The Truth About Who Crosses the Finish Line at Cameras For Girls
At the start of every new cohort, I see possibility.
A new group of young women stands before me, cameras in hand, ready to step into the world of media, a space that has historically excluded them. I picture them months later: confident, skilled, and telling stories that matter to them and their communities.
But not every student crosses that finish line. And while our successes far outnumber our departures, each one we lose stays with me. As a founder, I want to make our donors and partners proud. I want to tell you that 100% of our students graduate. But that wouldn’t be honest, and it would erase the very real struggles they face.
Our average completion rate is 75–80% per cohort, and of those who graduate, around 80% go on to secure paid work in media or related fields. That’s extraordinary when you consider the hurdles they overcome. But it also means that for some, the journey pauses before the end.
Sheilla Clara, one of our Cameras For Girls trainers with Mevin Linnet at the March 2025 training in Uganda
The Weight of Their Struggles
The reasons our students leave are never simple. They are layered with personal sacrifice, cultural pressures, and systemic barriers:
Economic Pressures
Many of our students are the backbone of their families. When rent is due, a sibling’s school fees are unpaid, or food is short, their role as provider can outweigh their role as student.
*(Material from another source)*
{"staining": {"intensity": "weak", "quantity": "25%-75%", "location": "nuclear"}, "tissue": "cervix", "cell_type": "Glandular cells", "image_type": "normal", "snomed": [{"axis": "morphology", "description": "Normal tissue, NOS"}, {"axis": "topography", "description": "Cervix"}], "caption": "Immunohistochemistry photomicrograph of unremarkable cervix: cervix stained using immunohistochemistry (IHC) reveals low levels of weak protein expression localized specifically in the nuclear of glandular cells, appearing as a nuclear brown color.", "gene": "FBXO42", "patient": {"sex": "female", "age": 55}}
A missed assignment doesn’t signal a lack of interest; it often means they were at work all day, just to keep the lights on.
Cultural Expectations
In many households, a young woman’s future is pre-decided: marry young, run the home, and place family above personal ambition. For some, pursuing a media career is seen as frivolous, even defiant. That disapproval can be relentless, and in some cases, final.
Access and Infrastructure
We mitigate as much as we can. We provide cameras, cover training costs, offer online materials, adapt assignments when internet access is shaky, and check in regularly. But we can’t fix everything. We can’t pave dangerous roads to the nearest safe internet café. We can’t prevent blackouts mid-assignment. And while we’d love to provide transport stipends or fund high-speed internet for every student, our financial thresholds don’t allow us to solve every problem.
Life’s Curveballs
Unexpected illness, family emergencies, or political instability can pull a student away with no warning. Sometimes, walking away is the only way to protect themselves or their loved ones.
The Moment I Had to Take a Camera Back
The first time I had to reclaim a camera, I didn’t understand why the student had disappeared. She attended no classes, had no assignments to submit, and had no responses to my countless emails and WhatsApp messages. Months later, she told me her father had forbidden her to continue. She had wanted to fight for her place, but by the time she reached out, she felt it was too late. Holding that camera, I felt the weight of her absence more than the equipment itself. It wasn’t just a tool we were reclaiming; it was a dream interrupted.
If a student must step away, it’s never the end of her journey with us. Because cameras are a significant investment, we may reallocate them to another girl in need. However, she still has access to our online learning hub, mental health support, and the opportunity to rejoin when life allows.
We’ve seen students return years later, still holding onto the skills and confidence they gained, ready to pick up where they left off.
Why Our Program Isn’t for Everyone
The truth is, our program isn’t the solution for every young woman. Some face pressures so overwhelming that a year-long training commitment is simply not possible, no matter how much they want it. At the same time, reducing our training is not the solution, as most of these young women come from theoretical backgrounds, leaving them unskilled for the job market. Others discover along the way that media work is not the right fit for them, and that’s a valid outcome too.
But for the ones who choose to fight for their place, despite economic hardship, cultural pushback, and infrastructure failures, this program is life-changing. They not only graduate, but they also go on to work in the media, telling stories that matter and inspiring others, especially young girls and women in their communities to believe that they can too.
The Honest Definition of Success
Success isn’t only about certificates or job offers—it’s about courage. The courage to start when the odds are stacked against you. The courage to continue when it would be easier to walk away. And the courage to return, even after stepping aside.
Our graduates prove this every day. And even for those who don’t make it to the end, the spark we see at the start never really goes out; it waits, ready for the moment when they can come back and try again.